I stayed too long in the grove of clones’
wet declension, tall and thin,
too upwardly ambitious
perhaps or perhaps will grow thicker—
elevation first then, afterthought, foundation.
Redwoods after rain, I remind myself,
aspire precariously, as did in the first days the first
generation here—that felled first that ‘sea of stumps’
after only twenty years’ settlement, redistribution.
In the grove of clones regrown
—second, third—nothing is lost but fiction;
Protestant loggers fashioned in fables saw
a ‘forest of huge redwood timber’
already hewn in noun, ‘timber’
older than any human structure
felled countlessly by 1860, seas and seas of massive
density a matter of revision
in calloused red, in use-wood,
in misuse once ‘discovered’ inspired
cross-bay embarkments, browns of decay.
Foreshortened, how large the world would be
after redwoods, I remind myself, rain.
Larger than we.
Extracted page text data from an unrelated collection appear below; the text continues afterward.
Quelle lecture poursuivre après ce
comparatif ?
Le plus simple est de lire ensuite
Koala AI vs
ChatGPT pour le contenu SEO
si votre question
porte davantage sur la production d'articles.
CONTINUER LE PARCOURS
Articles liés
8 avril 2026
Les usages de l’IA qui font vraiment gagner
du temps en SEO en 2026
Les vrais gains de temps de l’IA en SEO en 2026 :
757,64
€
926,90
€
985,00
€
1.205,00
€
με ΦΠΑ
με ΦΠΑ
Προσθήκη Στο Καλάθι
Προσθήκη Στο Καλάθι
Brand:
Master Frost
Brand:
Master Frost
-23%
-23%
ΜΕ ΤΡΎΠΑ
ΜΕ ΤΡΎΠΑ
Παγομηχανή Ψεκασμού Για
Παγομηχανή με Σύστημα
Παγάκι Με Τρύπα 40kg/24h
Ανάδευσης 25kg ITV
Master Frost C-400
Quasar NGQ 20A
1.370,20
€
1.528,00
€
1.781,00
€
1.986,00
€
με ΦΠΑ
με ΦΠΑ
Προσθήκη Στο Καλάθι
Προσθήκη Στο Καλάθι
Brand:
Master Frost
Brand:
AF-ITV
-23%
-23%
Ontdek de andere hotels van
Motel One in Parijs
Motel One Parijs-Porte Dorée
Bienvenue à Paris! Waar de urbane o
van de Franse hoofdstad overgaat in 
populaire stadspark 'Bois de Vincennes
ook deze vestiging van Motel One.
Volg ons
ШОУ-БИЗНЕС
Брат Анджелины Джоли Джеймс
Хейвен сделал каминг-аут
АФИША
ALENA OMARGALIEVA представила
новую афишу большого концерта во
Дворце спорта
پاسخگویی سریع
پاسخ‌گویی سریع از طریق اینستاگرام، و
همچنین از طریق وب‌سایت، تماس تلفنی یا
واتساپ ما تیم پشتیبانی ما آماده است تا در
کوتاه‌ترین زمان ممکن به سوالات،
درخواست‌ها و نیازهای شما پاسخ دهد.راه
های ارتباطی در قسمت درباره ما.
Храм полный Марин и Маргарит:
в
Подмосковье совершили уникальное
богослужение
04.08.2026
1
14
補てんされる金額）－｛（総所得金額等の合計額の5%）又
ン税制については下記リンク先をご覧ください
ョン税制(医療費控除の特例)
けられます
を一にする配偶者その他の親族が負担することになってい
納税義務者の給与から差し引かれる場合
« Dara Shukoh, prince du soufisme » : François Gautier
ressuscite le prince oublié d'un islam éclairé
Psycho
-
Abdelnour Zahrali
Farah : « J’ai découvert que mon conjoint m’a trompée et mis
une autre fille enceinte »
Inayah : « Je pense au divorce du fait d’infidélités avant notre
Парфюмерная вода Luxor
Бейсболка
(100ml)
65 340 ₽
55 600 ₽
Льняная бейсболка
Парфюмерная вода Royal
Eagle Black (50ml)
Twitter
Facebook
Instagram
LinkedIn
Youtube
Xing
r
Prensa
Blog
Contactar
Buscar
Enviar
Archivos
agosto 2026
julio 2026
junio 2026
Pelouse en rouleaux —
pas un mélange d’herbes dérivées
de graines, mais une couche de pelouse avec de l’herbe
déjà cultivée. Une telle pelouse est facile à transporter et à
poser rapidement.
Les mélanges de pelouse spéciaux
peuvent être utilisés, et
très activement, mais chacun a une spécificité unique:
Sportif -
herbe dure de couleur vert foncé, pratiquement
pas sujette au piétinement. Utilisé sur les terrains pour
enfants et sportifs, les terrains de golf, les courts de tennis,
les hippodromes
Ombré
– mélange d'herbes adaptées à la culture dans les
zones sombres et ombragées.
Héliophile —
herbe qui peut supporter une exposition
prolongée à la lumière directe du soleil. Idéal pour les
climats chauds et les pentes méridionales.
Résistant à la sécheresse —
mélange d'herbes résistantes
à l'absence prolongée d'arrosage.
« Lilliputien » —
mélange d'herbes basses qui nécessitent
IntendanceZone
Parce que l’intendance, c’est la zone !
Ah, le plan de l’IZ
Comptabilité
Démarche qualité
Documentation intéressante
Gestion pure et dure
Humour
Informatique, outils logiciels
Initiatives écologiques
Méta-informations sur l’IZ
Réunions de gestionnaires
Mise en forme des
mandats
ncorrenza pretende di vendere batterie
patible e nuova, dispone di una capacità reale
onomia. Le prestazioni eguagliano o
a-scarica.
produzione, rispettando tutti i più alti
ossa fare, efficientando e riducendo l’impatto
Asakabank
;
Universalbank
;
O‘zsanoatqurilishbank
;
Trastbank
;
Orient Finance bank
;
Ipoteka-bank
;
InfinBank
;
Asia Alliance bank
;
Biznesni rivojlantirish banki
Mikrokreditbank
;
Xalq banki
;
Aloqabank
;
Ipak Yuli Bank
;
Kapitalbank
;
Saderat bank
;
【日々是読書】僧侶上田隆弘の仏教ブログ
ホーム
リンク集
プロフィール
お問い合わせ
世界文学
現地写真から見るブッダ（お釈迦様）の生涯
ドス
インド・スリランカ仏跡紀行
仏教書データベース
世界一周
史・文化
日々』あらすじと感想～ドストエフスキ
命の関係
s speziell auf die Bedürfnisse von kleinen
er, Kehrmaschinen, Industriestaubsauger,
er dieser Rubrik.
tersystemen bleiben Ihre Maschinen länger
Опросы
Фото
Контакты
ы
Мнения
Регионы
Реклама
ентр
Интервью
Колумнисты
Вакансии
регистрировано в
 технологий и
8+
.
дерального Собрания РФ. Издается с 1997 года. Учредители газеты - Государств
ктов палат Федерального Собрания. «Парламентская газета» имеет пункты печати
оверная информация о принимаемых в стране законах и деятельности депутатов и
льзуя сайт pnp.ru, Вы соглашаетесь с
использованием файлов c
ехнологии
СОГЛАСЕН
Log your little churches.
Worn into roads logging lanes
bled timber to the peninsulaed few
whose wealth was won on this contra coast,
who could boast red wood walls on which
to fall against, a clatter of coin.
They are upwardly ambitious too.
Perhaps or perhaps will grow thicker.
Said As if this matters; as if as one sacred space
is cleared no other grows, resolute
replacement, where occupation left its groove.
Notes, notations, vehicles for survey or navigation:
In the first days Missioner ships interring into the bay marked
‘two trees (nearly the last of the straggling ones)
south of Palos Colorados … too conspicuous to be overlooked,’
ragged green spires twinning from the hills
caught in the cresting sun,
improbable totems that told them HERE IS YOUR PLACE.
Now the golden state’s golden
gate marks inconspicuous stumps.
Seas of them grown into clones as said.
Foreshortened, how large the world would be.
Too long in the grove of clones I
stayed and saw and saw.
Notes, notations, vehicles for survey or navigation.
Will these we cut; smog marsh; glittering silicon bay.